For a small utility in a small country the decision to prepare for an own geological repository was certainly a huge challenge, which probably would not have been possible without the ground-breaking work already done in Sweden by the SKB. Taking the Swedish KBS-3 concept as the basis of the development, TVO could concentrate on the siting program, which already then was understood to entail societal and social issues. With a systematic work TVO and its successor in waste disposal, Posiva, succeeded and were the first to choose a site for geological repository for high-level nuclear waste. At the moment SKB of Sweden and Posiva, together with Andra of France, are the most likely candidates to start disposing of spent nuclear fuel within the next 15 years or so. Posiva`s underground rock characterization facility, ONKALO, which is now close to completion and will probably be used as an access way to the repository as well, means that Posiva may at the moment be practically closest to implementation of such a repository. However, licensing is still a challenge ahead for all the three organizations.

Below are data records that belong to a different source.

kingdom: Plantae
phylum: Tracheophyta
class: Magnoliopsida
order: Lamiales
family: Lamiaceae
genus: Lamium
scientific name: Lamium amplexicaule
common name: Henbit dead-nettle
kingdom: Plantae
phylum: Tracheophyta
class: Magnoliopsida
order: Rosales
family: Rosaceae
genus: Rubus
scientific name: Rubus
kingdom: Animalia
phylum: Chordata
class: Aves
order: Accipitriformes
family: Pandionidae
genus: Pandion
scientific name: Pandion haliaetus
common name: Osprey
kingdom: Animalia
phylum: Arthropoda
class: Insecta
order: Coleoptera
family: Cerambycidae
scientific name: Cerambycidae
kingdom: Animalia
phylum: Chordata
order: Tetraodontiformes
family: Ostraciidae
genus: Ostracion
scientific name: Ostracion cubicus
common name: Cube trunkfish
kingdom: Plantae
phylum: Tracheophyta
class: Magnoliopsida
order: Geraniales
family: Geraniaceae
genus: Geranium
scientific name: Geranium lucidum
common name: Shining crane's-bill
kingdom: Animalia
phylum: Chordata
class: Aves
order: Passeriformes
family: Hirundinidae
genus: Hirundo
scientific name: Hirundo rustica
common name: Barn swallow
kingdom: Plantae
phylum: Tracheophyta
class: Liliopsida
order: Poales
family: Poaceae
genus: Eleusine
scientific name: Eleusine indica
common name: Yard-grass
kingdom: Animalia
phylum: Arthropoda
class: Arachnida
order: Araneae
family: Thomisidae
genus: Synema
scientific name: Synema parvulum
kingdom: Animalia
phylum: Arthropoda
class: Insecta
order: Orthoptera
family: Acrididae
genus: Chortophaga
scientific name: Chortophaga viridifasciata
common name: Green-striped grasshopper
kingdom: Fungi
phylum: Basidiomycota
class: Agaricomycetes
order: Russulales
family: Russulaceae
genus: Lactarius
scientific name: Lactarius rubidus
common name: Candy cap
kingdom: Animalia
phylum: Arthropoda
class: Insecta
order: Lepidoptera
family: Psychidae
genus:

The policy chosen by TVO in the early 1980`s and later also endorsed by the Government was largely based on economical considerations, but not only on these. Security of supply, in the context of international non-proliferation policies and regimes also played a role, as did the issues of waste handling. The pros and cons of both the reprocessing option and direct disposal option were compared in many studies of the late 1970`s and early 1980`s, but the valuations most often struck on difficulties of balancing current and future benefits and detriments. Similar discussions still arise every now and then in Finland, but so far the policy once adopted has survived the test of time.